Use Docker + Kata (microVM) when the threat model says "this code may exploit a kernel CVE" and your enterprise security review wants a vendor checkbox that says "microVM." Real guest kernel, real hypervisor, container UX. Requires the host to be able to run a hypervisor.

Use bare Firecracker when you're building a serverless agent platform that runs many short-lived microVMs, you want no Docker daemon in the loop, and you accept owning the rootfs, jailer, and orchestration. Out of scope for InitRunner v1.

Use ssh when you want code to run on a specific machine (a build server, a GPU box, a customer-owned environment), not for containment. SSH is where, not how-isolated.

Threat models we cover, and what each backend buys you

ConcernbwrapDocker (runc)Docker + runscDocker + Kata
Filesystem write outside sandboxblockedblockedblockedblocked
Network egress (when network: none)blocked (kernel)blocked (kernel)blocked (kernel)blocked (kernel)
Reading host home dir or SSH keysblockedblockedblockedblocked
Resource exhaustion (fork bomb, OOM, runaway CPU)systemd-run limitscgroupscgroupscgroups
Container escape via kernel CVEhost kernel exposedhost kernel exposeduserspace boundary in frontguest kernel + hypervisor in front
Spectre-class side channelshost kernel exposedhost kernel exposedpartial mitigationhypervisor boundary
Confused-deputy via shared mountsmitigated by read_only_rootfs and explicit bind_mountssamesamesame

The rows where bwrap and Docker (runc) line up are the same kernel-attack-surface story. The interesting deltas are the bottom three rows, which is exactly what gVisor and Kata exist to address.

What InitRunner adds on top of any of these

The sandbox is one layer. The rest of InitRunner's threat model lives outside the sandbox:

  • HMAC-signed audit chain (Audit Trail) so post-incident review has tamper-evident records of what tools ran with what arguments.
  • ABAC and capability gating (Security) so a compromised agent can't reach for a tool it was never granted.
  • PEP 578 audit hook sandbox (Security) for custom Python tools that run in-process.
  • SSRF guards for web tools that run outside the sandbox.

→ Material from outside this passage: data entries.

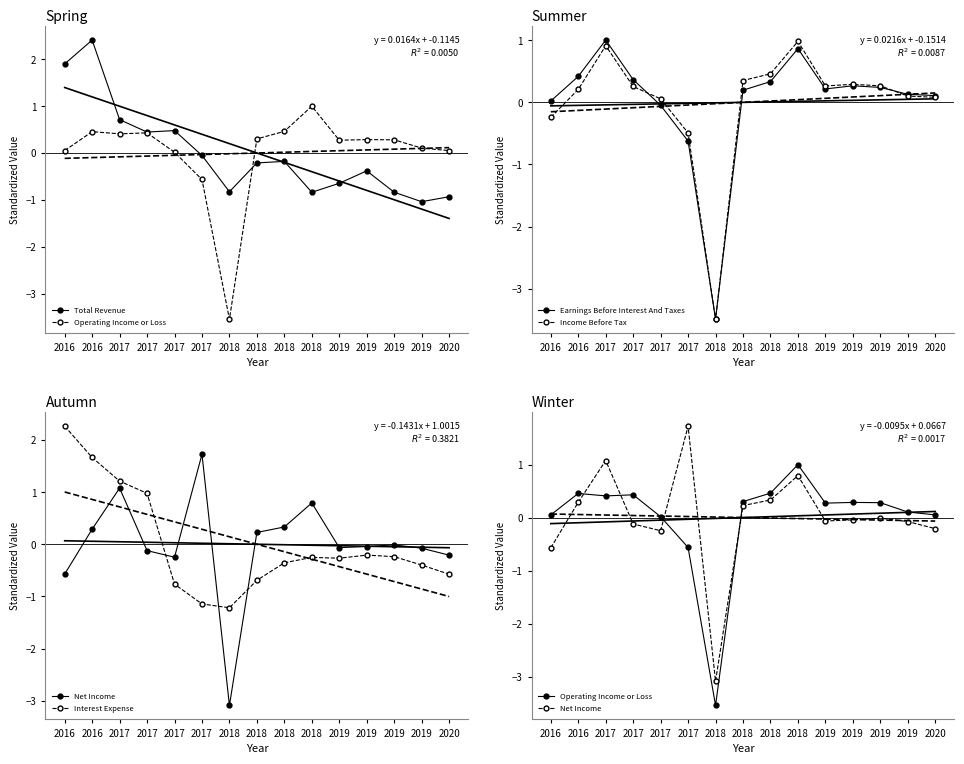

What is the sum of the Income Before Tax values at 2019 and 2019?

0.6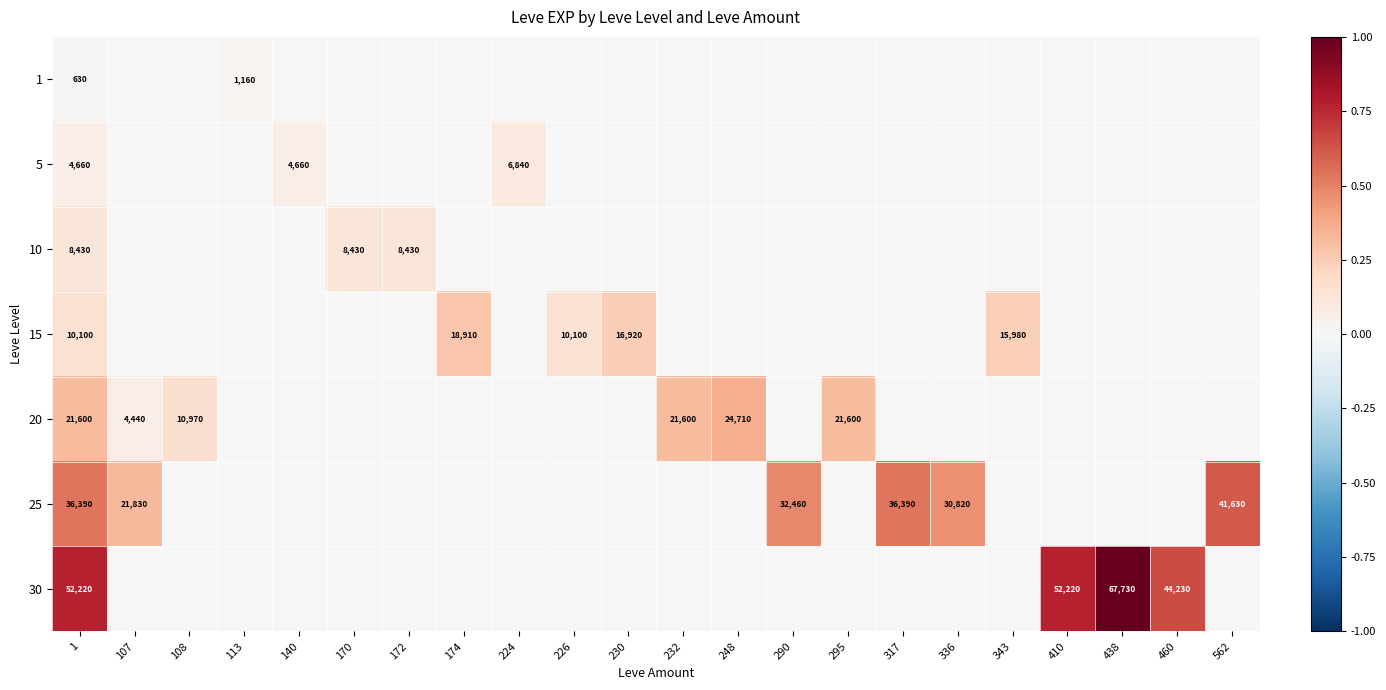

True or false: 20 has a value of 24710 at 248.

True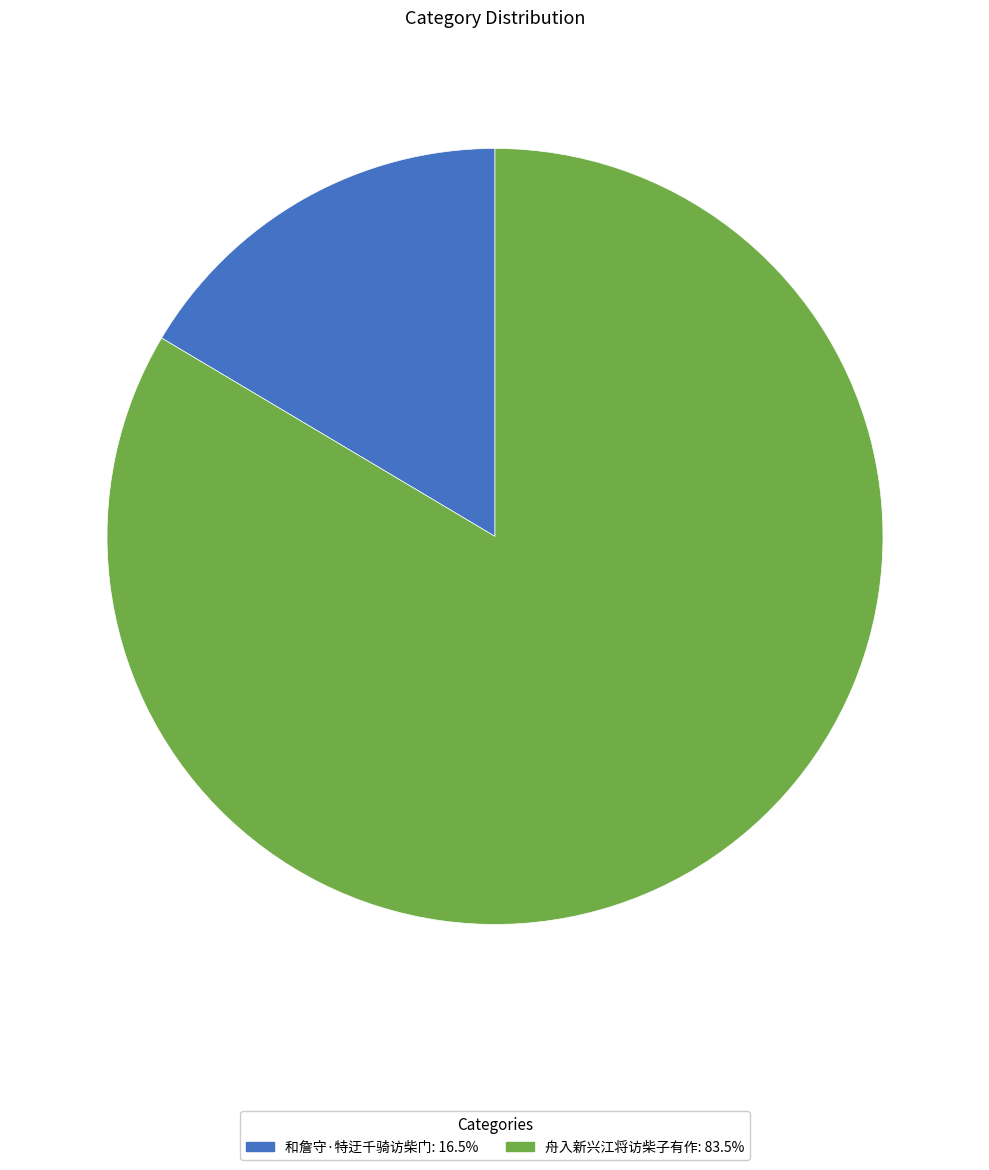

How many slices are in this pie chart?

2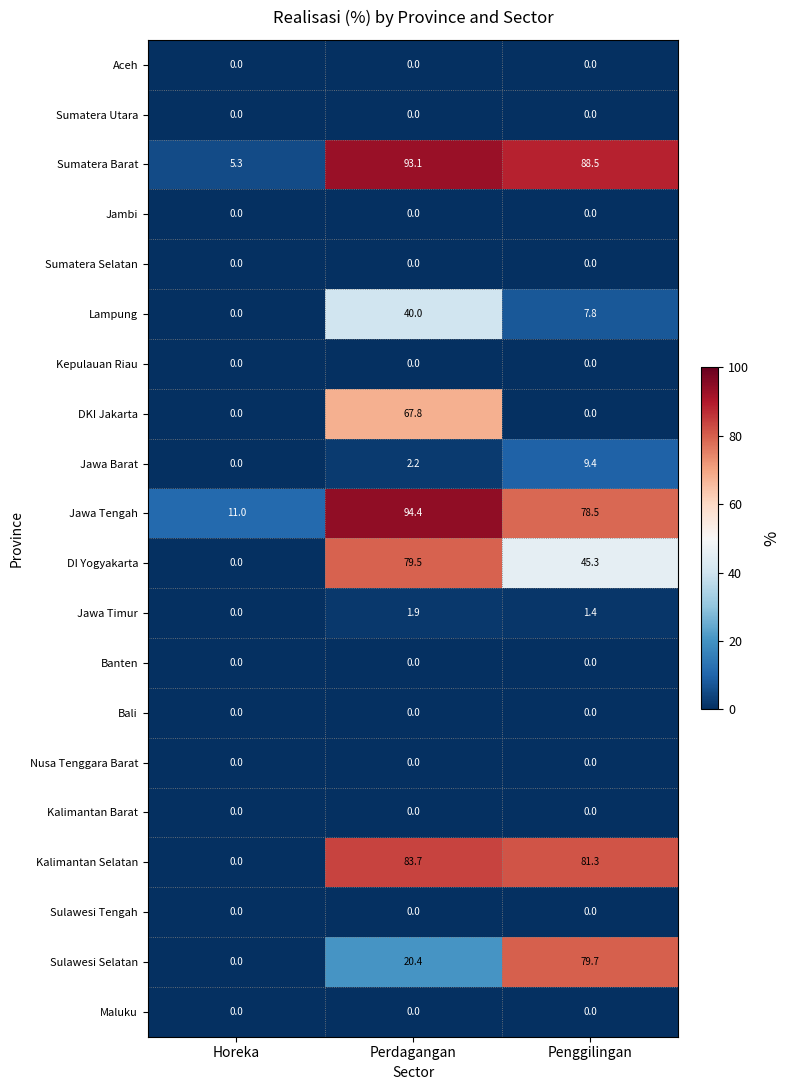

Which label corresponds to the largest value in the chart?

Perdagangan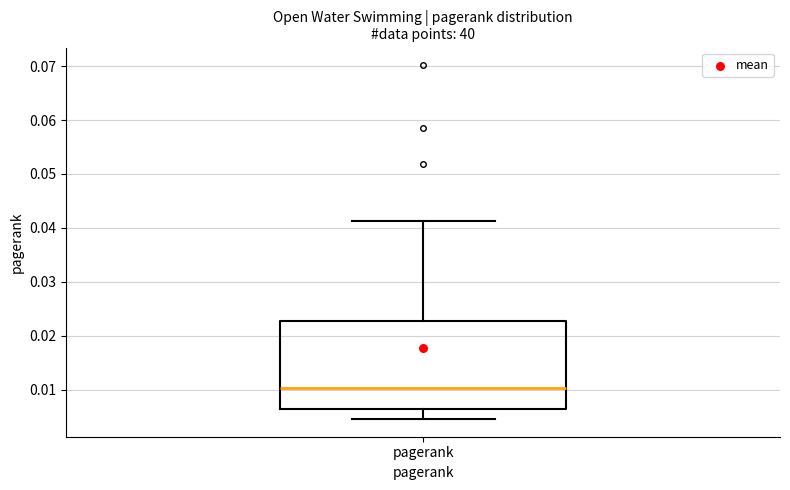

Read this box plot against the y-axis: the position of the median line, the range covered by the box, and the ends of both whiskers. The values are not printed on the chart, so give them approximately, as read against the axis.

median 0.010, box 0.006 to 0.023, whiskers 0.005 to 0.041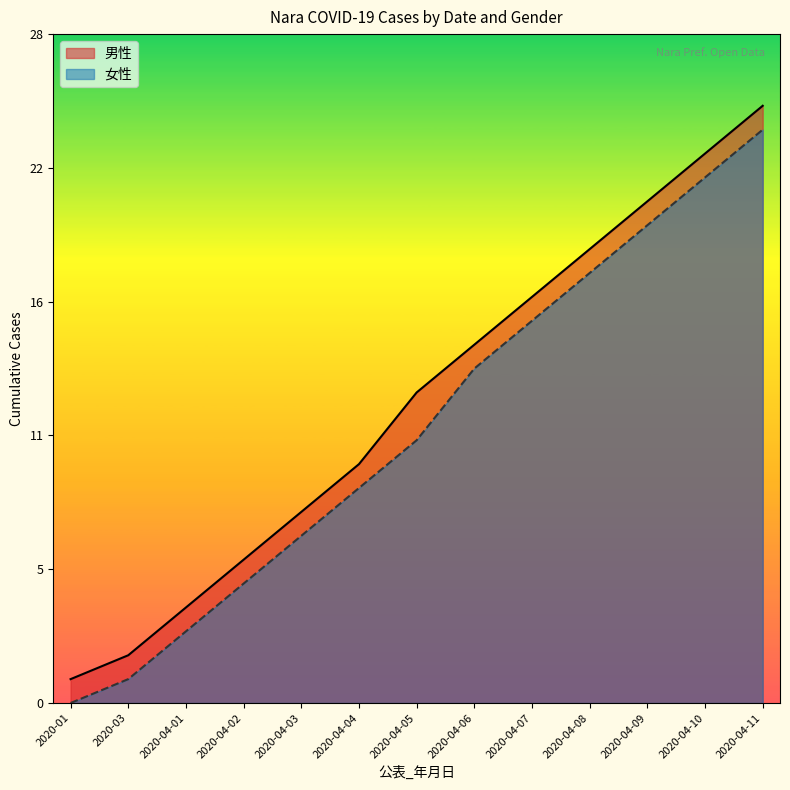

What is the difference between the highest and lowest values at 2020-04-10?

1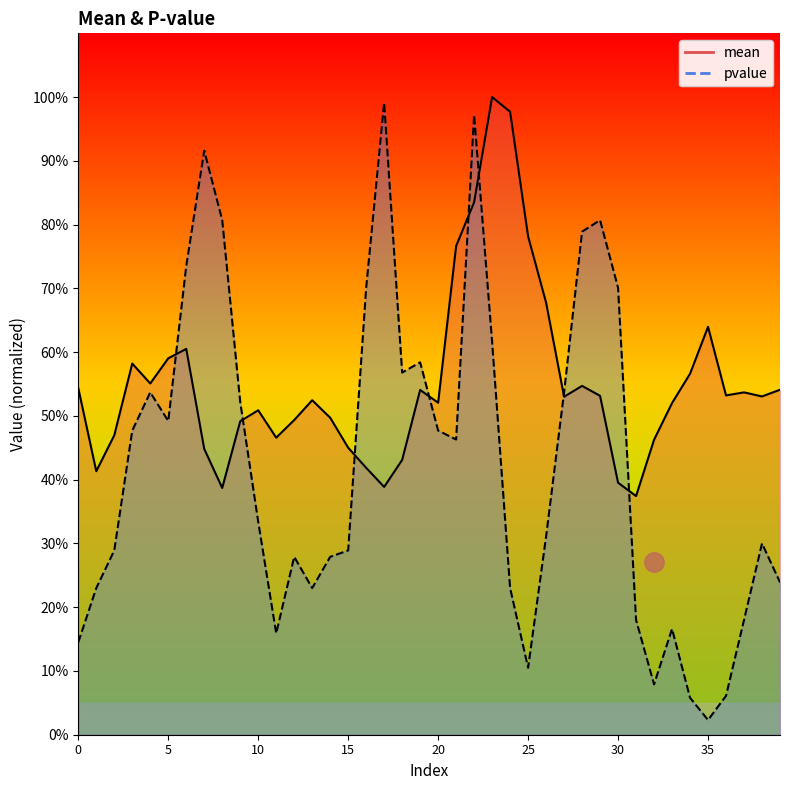

Which series has the largest range (max minus min)?

pvalue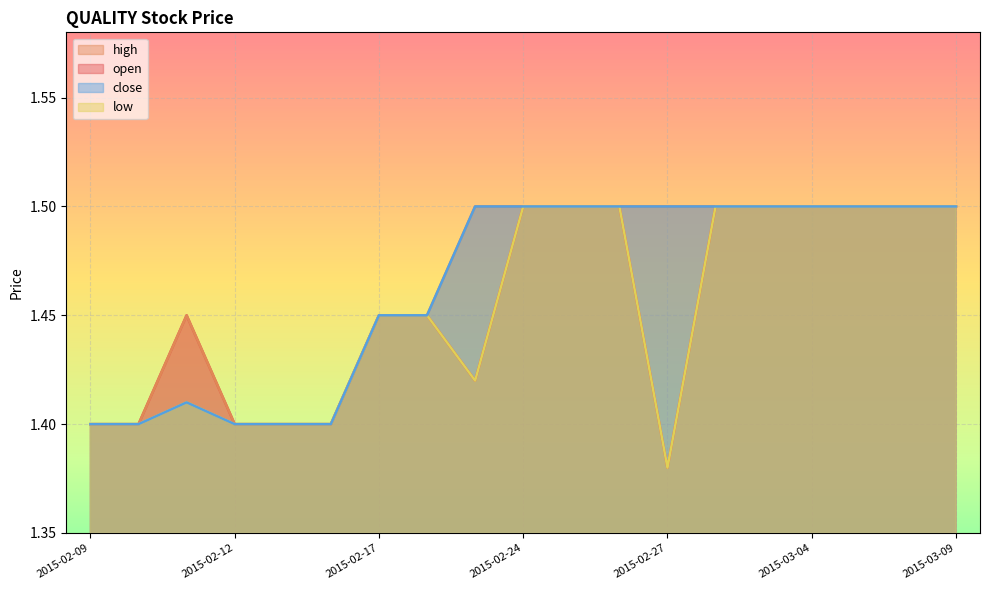

Reading right to left, what are all the values shown in this chart?

open: 2015-03-09=1.5	2015-03-06=1.5	2015-03-05=1.5	2015-03-04=1.5	2015-03-03=1.5	2015-03-02=1.5	2015-02-27=1.4	2015-02-26=1.5	2015-02-25=1.5	2015-02-24=1.5	2015-02-23=1.4	2015-02-18=1.4	2015-02-17=1.4	2015-02-16=1.4	2015-02-13=1.4	2015-02-12=1.4	2015-02-11=1.4	2015-02-10=1.4	2015-02-09=1.4
high: 2015-03-09=1.5	2015-03-06=1.5	2015-03-05=1.5	2015-03-04=1.5	2015-03-03=1.5	2015-03-02=1.5	2015-02-27=1.5	2015-02-26=1.5	2015-02-25=1.5	2015-02-24=1.5	2015-02-23=1.5	2015-02-18=1.4	2015-02-17=1.4	2015-02-16=1.4	2015-02-13=1.4	2015-02-12=1.4	2015-02-11=1.4	2015-02-10=1.4	2015-02-09=1.4
low: 2015-03-09=1.5	2015-03-06=1.5	2015-03-05=1.5	2015-03-04=1.5	2015-03-03=1.5	2015-03-02=1.5	2015-02-27=1.4	2015-02-26=1.5	2015-02-25=1.5	2015-02-24=1.5	2015-02-23=1.4	2015-02-18=1.4	2015-02-17=1.4	2015-02-16=1.4	2015-02-13=1.4	2015-02-12=1.4	2015-02-11=1.4	2015-02-10=1.4	2015-02-09=1.4
close: 2015-03-09=1.5	2015-03-06=1.5	2015-03-05=1.5	2015-03-04=1.5	2015-03-03=1.5	2015-03-02=1.5	2015-02-27=1.5	2015-02-26=1.5	2015-02-25=1.5	2015-02-24=1.5	2015-02-23=1.5	2015-02-18=1.4	2015-02-17=1.4	2015-02-16=1.4	2015-02-13=1.4	2015-02-12=1.4	2015-02-11=1.4	2015-02-10=1.4	2015-02-09=1.4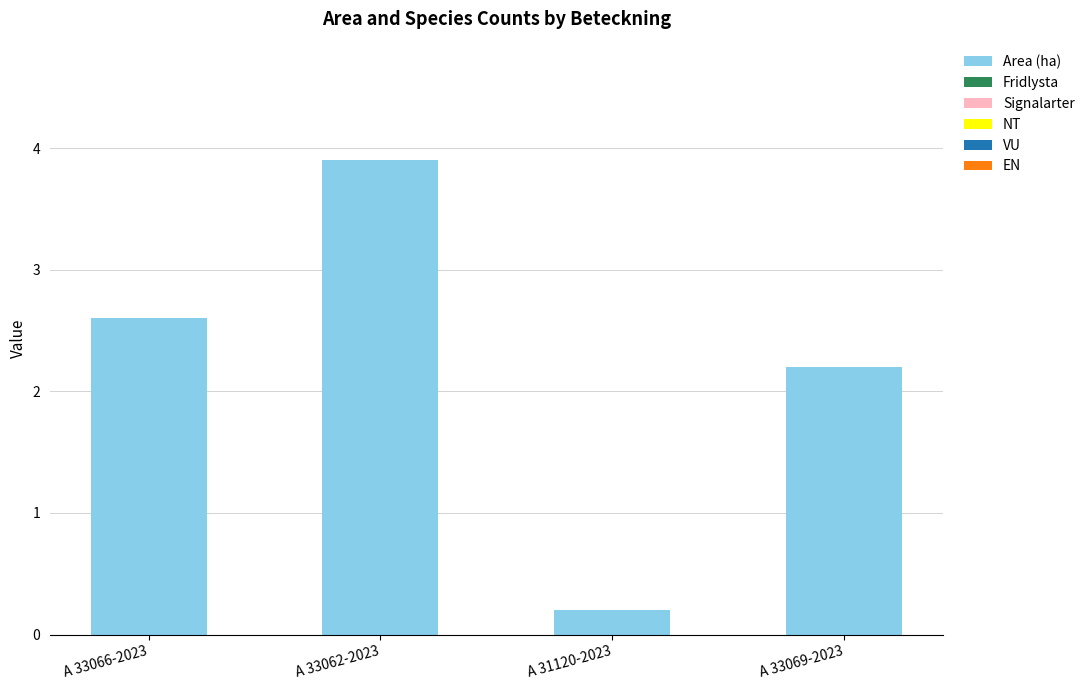

Reading left to right, extract all data points from this chart.

A 33066-2023=2.6	A 33062-2023=3.9	A 31120-2023=0.2	A 33069-2023=2.2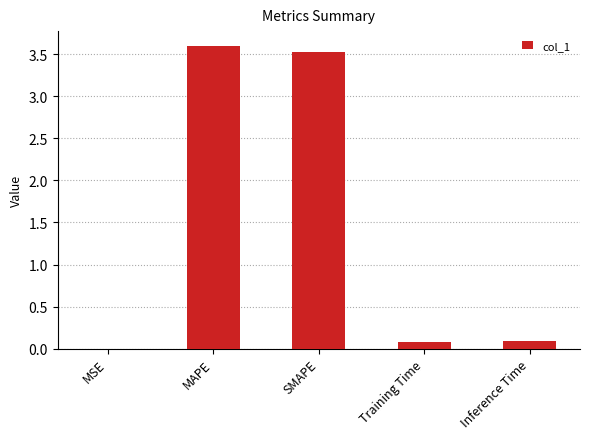

Between SMAPE and MSE, which is larger?

SMAPE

For most threat models, layering a real microVM under the same audit, ABAC, and SSRF surface is the upgrade path; ripping out the audit chain to chase microVMs is the wrong trade.

How to verify what you've actually got

# Provider, daemon, and connectivity checks for a specific role:
initrunner doctor --role path/to/role.yaml --deep

# Schema validation plus a plain-language summary of the sandbox section:
initrunner validate path/to/role.yaml --explain

# For Docker: which runtimes are registered?
docker info --format '{{json .Runtimes}}' | jq 'keys'

If a role's security.sandbox.docker.runtime isn't in that last list, preflight will fail with a remediation hint at agent startup. That's the loud failure we want; silent fallback to runc would be a security regression.